¡Vamos a mí casa! Guest blog by Theo Bernados

Posted by Ashley Fleming on

¡Vamos a mí casa!”, Manuel implores me. After an hour of showing me his coffee fields, this brawny yet soft spoken Guatemalan farmer invites me to his home for lunch. It’s a hot, dry and cloudless day in the middle of August (2019). Harvest season is still a few months away. The coffee cherries are still green and unripe, like my Spanish speaking skills. Manuel, in the off-season plants other crops such as: peanuts, avocados, papayas and tomatoes. Some of which I’ll taste for lunch.

Guatemala Coffee Farmer

I’m excited to eat but more thrilled to hear about this man’s story. As we enter the gates of his quaint and vibrantly painted home, his wife and daughters greet us. They tell us to sit and rest as they prepare our meal. 

As Manuel fills my mug with coffee he tells me, “I’m old now. My horse carries my harvested coffees down the volcanoes. But when I was younger, I can bring down 68 Kilograms (150 pounds) on my back. I’m old now. The best I can do now is about 27Kg (60 pounds)”.

Brewing Guatemala Coffee

I roast coffee for Pachamama for a living. It can be laborious at times but hearing these words humbled me. I was humbled by the thought that farmers like him work tirelessly to plant coffee trees. They wait for about three to four years for them to mature and yield results. After harvesting the cherries by hand they sort them by size and density. Once they screen these coffees they bring them to de-pulping machines where they remove the outer-skin and pulp of the coffee cherry seed. Afterward they bring the seeds to the tanks to wash the left over mucilage before they dry. And finally the seeds are dried on drying beds before they are packaged and shipped all across the globe.  

Milling and sorting raw coffee

I want to be careful by not sensationalizing the work of these farmers like Manuel. I know they seek not for sympathy or pity but empowerment. They work with pride and dignity. I see this all in the face of the man I’m having lunch with.

Coffee fields in Guatemala

I believe farmers like Manuel are empowered because of this business model, by ownership of the fields they tend to the cup of coffee in your hand. Pachamama farmers earn eleven times more than your conventional fair trade model and even more vs. a non-fair trade model.  A typical supply chain focuses on a price to farmers for a raw commodity, the price does not accommodate the farmer’s costs of production. There is hardly zero value added for farmers. Zero profits. The true power lies in the ownership of coffee brands and coffee retailers in consuming countries. Pachamama farmers created a vertically integrated supply chain, owning the roasting, marketing and distribution of their coffee in the United States.

So as I break bread with Manuel, I’m both challenged and comforted by my responsibility back home. It takes me about eighteen minutes to roast a fifty pound batch of Guatemalan medium roast.
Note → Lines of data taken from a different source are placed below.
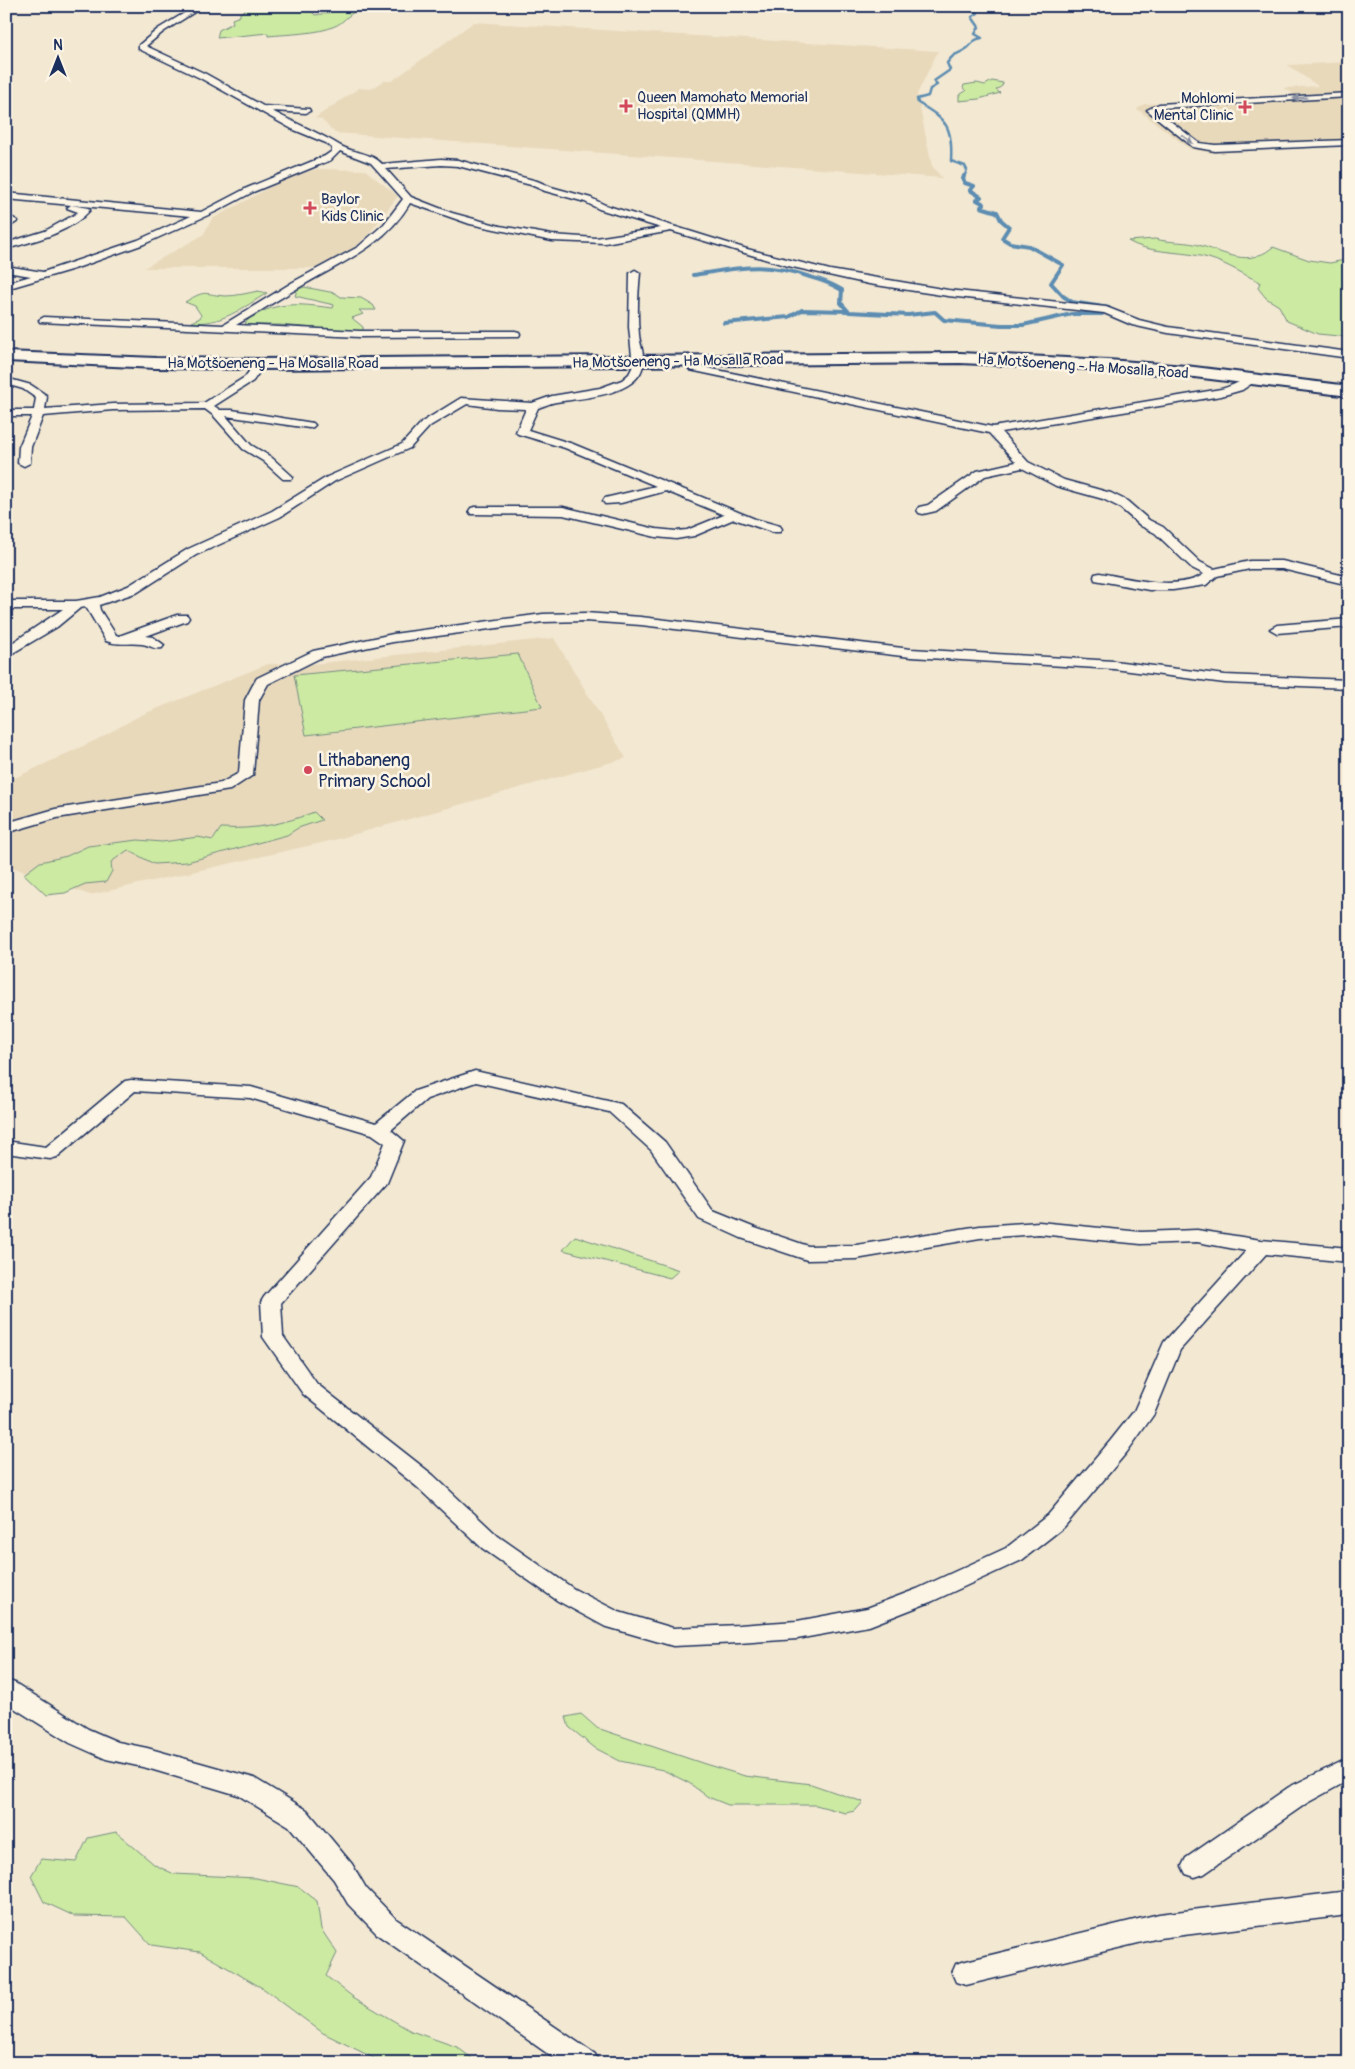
<svg xmlns="http://www.w3.org/2000/svg" width="1355" height="2069" viewBox="0 0 1355 2069" font-family="Pangolin,sans-serif">
<rect width="100%" height="100%" fill="#f3e8d2"/>
<filter id="ink" filterUnits="userSpaceOnUse"><feTurbulence type="fractalNoise" baseFrequency=".02" numOctaves="2"/><feDisplacementMap in="SourceGraphic" scale="10" xChannelSelector="R" yChannelSelector="G"/><feConvolveMatrix kernelMatrix="1 2 1 2 8 2 1 2 1" color-interpolation-filters="sRGB"/></filter>
<g filter="url(#ink)">
<path fill="#e8d9bb" d="M474 22 938 51 917 94 932 166 942 178 335 133 321 119 315 118 359 88 371 89 384 81H392Z
M1349 62V146L1212 153 1190 149 1137 109 1144 104 1288 96 1293 93 1283 88 1318 86 1287 65Z
M316 169 365 170 398 196 369 234 354 248 316 268H144L203 235 212 219 278 183Z
M554 638 626 758 334 840 90 895 6 865V782L96 740 141 715 268 664H312Z"/>
<path fill="#cceaa2" stroke="#748c80" d="M253 6H316L313 13 315 15C332 13 340 7 358 10 347 15 343 23 335 26 319 34 287 34 268 36V33L217 38 219 30 233 23 232 19 240 16V13Z
M992 81 1003 83 1002 86 996 90 1000 93 979 99 959 101V95L966 91 963 88 964 85 977 83 985 85Z
M1155 239C1170 243 1187 241 1202 246 1219 251 1242 263 1259 255 1264 254 1269 250 1273 247L1309 260 1330 263 1349 259V337L1318 334 1287 321 1279 306 1266 298 1258 288 1260 282C1240 273 1222 260 1200 256 1176 251 1148 253 1128 241Z
M304 287 335 293 341 297 361 298 373 305 376 310H359L363 314 352 318 363 327V332L279 325H245C247 319 251 318 256 315 281 300 306 305 333 308L334 305 295 296 297 290Z
M258 291 267 293C244 307 220 326 191 322L200 318 201 315 195 306 185 302C208 288 204 295 226 296 236 296 248 293 258 291Z
M518 654 542 707 306 735 294 675Z
M314 812 322 820 298 828 287 835 187 862 154 864 128 850 111 862 112 871 106 882 85 884 65 893 46 895 24 874 40 862 67 856 88 846 138 840 162 842 198 837 213 840 221 828C254 830 284 824 314 812Z
M575 1236 679 1270 670 1278 563 1250Z
M581 1714 597 1728 705 1764 745 1776 811 1784 863 1802 855 1811 845 1813 816 1805H728L708 1797 689 1783 663 1770 620 1761 595 1748 569 1727 566 1717Z
M116 1832 155 1865 174 1874 256 1878 299 1887 317 1901 321 1929 337 1953 326 1976 353 1997 411 2031 457 2047 478 2063H384L323 2033 264 1989 200 1952 151 1945 126 1917 74 1916 44 1902 31 1876 41 1859 76 1862 88 1838Z"/>
<g fill="none" stroke-linecap="round" stroke-linejoin="round">
<path stroke="#5c8cb1" stroke-width="2.5" d="M964 177 967 170 965 166 951 161C953 127 947 120 918 103L917 99 928 96 930 89 937 85 934 81 950 70 947 63C956 51 956 56 966 49 973 44 973 39 982 38L975 34 979 27 972 17 978 13 972 11 968 6"/>
<path stroke="#5c8cb1" stroke-width="4" d="M693 275C739 268 764 261 810 277 821 280 832 284 842 290L841 303 849 312 908 315 935 312 944 320 1001 325H1023L1072 314H1102L1109 308 1072 302 1063 296 1051 283 1063 265 1029 246 1010 243 1002 238 1009 227 1001 220 997 212 981 207 984 204 977 200 981 197 970 190 974 186 965 183 963 179 964 176
M724 323 789 317 802 310 848 311"/>
<defs>
<path id="street" d="M196 6H204L163 32 146 46 206 74 263 106 309 109 310 111 306 113 272 111C294 123 318 132 339 145 352 153 371 152 382 164L441 159 458 160 537 181 551 187 591 198 605 205 747 249 830 270 948 290 1106 307 1139 320 1168 327 1349 352V358L1168 333 1132 325 1104 313 948 296 869 284 788 266 671 231 605 243 552 241 470 224 410 203C384 246 346 260 305 284 282 297 259 312 236 325L360 331H515L519 332 520 334 519 336 360 337 40 322 39 320 44 317 223 325 293 282 358 247 384 224 403 199 371 163 340 151 331 160 253 192 217 211 144 244 74 269 6 289V283L31 276 6 272V266L43 272 138 240 191 216 6 199V193L201 212 247 188 325 156 332 151V148L326 143 292 129 200 78 139 49V45L158 29ZM441 165 458 166 531 185 545 191 585 202 599 209 661 228 596 238 552 235 500 226 452 213 411 197 386 169Z
M1349 93V97L1161 108 1156 110 1199 143 1215 145 1349 140V145L1215 151 1193 147 1147 110 1159 104Z
M71 205 88 208 90 210C70 233 34 241 6 249V243L45 231 74 215 78 212 67 208Z
M13 218 18 221 6 229V222Z
M635 270 640 273C638 293 637 314 639 335 640 345 645 355 643 365 638 396 580 398 556 402 550 403 544 406 538 408L528 430 573 444 755 519 780 526 782 529 780 532H772L734 519 694 536 676 539 656 537 563 515 471 514 469 511 471 508 475 507H563L656 529 676 531 687 530 724 515 666 491 621 503 605 504 603 501 605 498 656 486 565 448 518 434 516 432 526 409 497 408 467 404 430 426 410 448 335 481 280 517 196 555 138 592 99 605 100 610 116 635 119 636 177 615H187L189 618 187 621 146 636 153 637 164 645 162 648C154 650 150 645 142 644 128 642 120 646 106 641L86 607 80 608 57 627 6 657V647L63 609H6V601H76L100 597 128 586 188 549 272 511 327 477 402 444 422 422 461 398 532 403 552 396 600 388 622 380 629 374 633 366 629 327 630 273Z
M691 357 695 358 698 366 993 427 1221 389C1231 387 1248 376 1256 378L1257 380 1242 390 1221 396 1001 432 1028 462 1064 480 1111 493 1127 501 1149 520 1163 527 1200 562 1214 569 1250 561H1282L1349 577V585L1282 569H1250L1217 576 1206 585 1173 590H1149L1095 580 1094 577 1095 574 1100 573C1128 578 1179 592 1204 574L1192 568 1155 533 1141 526 1119 507 1103 499 1056 486 1022 468 985 476 936 511 923 514 919 513 917 510 919 507 928 505 977 471 1016 462 989 433 690 370 686 365V360Z
M260 361 265 364 253 381 214 406 220 410H232L313 423 315 425 313 427 309 428 226 416 251 445 271 457 291 475 293 477 291 479H283L263 461 243 449 213 415 205 409 113 410 43 416 31 447 30 463 24 466 18 463 19 447 32 416H6V410H34L36 398 23 389 6 384V378L31 385 46 395 47 397 45 409 113 404 204 403 245 377 256 362Z
M585 613 641 617 911 649 1114 661 1225 675 1349 680V688L1225 683 1114 669 911 657 641 625 585 621 543 622 393 642 322 657 268 684 259 700 253 775 230 790 57 818 6 833V823L55 809 221 783 239 773 245 700 255 681 257 678 313 651 393 634 543 614Z
M1349 619V627L1277 633 1270 629 1277 625Z
M475 1071 621 1104 665 1142 713 1211 755 1228 808 1246 856 1245 980 1226 1039 1222 1141 1232 1197 1230 1261 1240 1349 1248V1262L1266 1254 1180 1350 1154 1414 1127 1452 1064 1527 1022 1560 933 1601 869 1626 797 1639 739 1643 673 1646 604 1626 558 1601 482 1548 417 1487 303 1394 263 1337 261 1302 264 1297 371 1177 385 1143 372 1134 250 1098 135 1091 57 1157 50 1159 6 1153V1141L46 1147 125 1081 131 1080 251 1087 376 1123 415 1091ZM476 1082 609 1112 651 1150 699 1219 741 1238 807 1260 856 1259 980 1238 1039 1234 1141 1244 1197 1242 1246 1251 1164 1342 1134 1411 1111 1440 1048 1515 1006 1548 917 1589 867 1608 797 1621 739 1625 673 1628 619 1612 574 1589 498 1536 433 1475 317 1384 283 1336 281 1303 387 1183 404 1141 391 1130 427 1099Z
M6 1680 15 1683 88 1729 118 1742 147 1748 254 1778 307 1810 352 1864 366 1888 396 1919 595 2054 599 2063H561L378 1935 348 1904 334 1880 289 1826 238 1795 147 1768 106 1759 70 1743 6 1703Z
M1349 1758V1780L1307 1803 1204 1874 1195 1877 1186 1874 1182 1866 1186 1858 1289 1787Z
M1349 1889V1913L1340 1916 1159 1938 966 1985 956 1982 952 1973 956 1964 966 1961 1159 1914 1340 1892Z"/>
<path id="secondary" d="M6 352 156 358 260 359 960 353 1108 360 1186 366 1349 386V396L1186 376 1108 370 960 363 260 369 156 368 6 361Z"/>
</defs>
<use href="#street" stroke="#1b2f5e" stroke-width="3"/>
<use href="#secondary" stroke="#1b2f5e" stroke-width="4"/>
<use href="#street" fill="#fcf5e5" fill-rule="evenodd"/>
<use href="#secondary" fill="#fcf5e5" fill-rule="evenodd"/>
</g>
<defs><path id="oneway-solid" d="M-6-.8H1V-3.2L6.5 0L1 3.2V.8H-6Z" transform="scale(1.25)"/></defs>
<g fill="#8c92a2">
<use href="#oneway-solid" transform="translate(1300 98) rotate(177)"/>
<use href="#oneway-solid" transform="translate(1187 139) rotate(37)"/>
</g>
</g>
<g fill="#d1495b" stroke="#fcf5e5" stroke-width="2">
<path d="M623.5 98.5h5v5h5v5h-5v5h-5v-5h-5v-5h5z"/>
<path d="M1242.5 99.5h5v5h5v5h-5v5h-5v-5h-5v-5h5z"/>
<path d="M307.5 200.5h5v5h5v5h-5v5h-5v-5h-5v-5h5z"/>
<circle cx="308" cy="770" r="5"/>
</g>
<g text-anchor="middle" stroke-width="5" stroke-linejoin="round" paint-order="stroke">
<g font-size="15" fill="#1b2f5e" stroke="#fcf5e5" text-anchor="start">
<text x="637" y="102">Queen Mamohato Memorial<tspan x="637" dy="17">Hospital (QMMH)</tspan></text>
<text x="1234" y="103" text-anchor="end">Mohlomi<tspan x="1234" dy="17">Mental Clinic</tspan></text>
<text x="321" y="204">Baylor<tspan x="321" dy="17">Kids Clinic</tspan></text>
</g>
<g font-size="15" fill="#1b2f5e" stroke="#fcf5e5">
<text transform="translate(678 361) rotate(-1)" y="5">Ha Motšoeneng - Ha Mosalla Road</text>
<text x="273" y="368">Ha Motšoeneng - Ha Mosalla Road</text>
<text transform="translate(1083 366) rotate(4)" y="5">Ha Motšoeneng - Ha Mosalla Road</text>
</g>
<g font-size="18" fill="#1b2f5e" stroke="#fcf5e5" text-anchor="start">
<text x="318" y="766">Lithabaneng<tspan x="318" dy="21">Primary School</tspan></text>
</g>
</g>
<rect width="1355" height="2069" fill="none" stroke="#fcf5e5" stroke-width="25"/>
<rect x="12" y="12" width="1330" height="2044" fill="none" stroke="#1b2f5e" stroke-width="2" filter="url(#ink)"/>
<g transform="translate(58 58)" stroke="#fcf5e5" stroke-width="4" paint-order="stroke">
<path d="M0-4L9 19L0 12L-9 19Z" fill="#1b2f5e"/>
<text y="-8" font-size="14" font-weight="bold" text-anchor="middle" fill="#1b2f5e">N</text>
</g>
</svg>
Eighteen minutes in comparison to four years. I’m entrusted to try to take unroasted green coffee beans and turn them into something worth drinking and buying.

I have to periodically remind myself of farmers like Manuel who are the true heroes of the coffee supply chain. True heroes that are worth remembering and celebrating. I’m glad it doesn’t stop there, we remember and celebrate them through ownership and equity to truly empower their communities.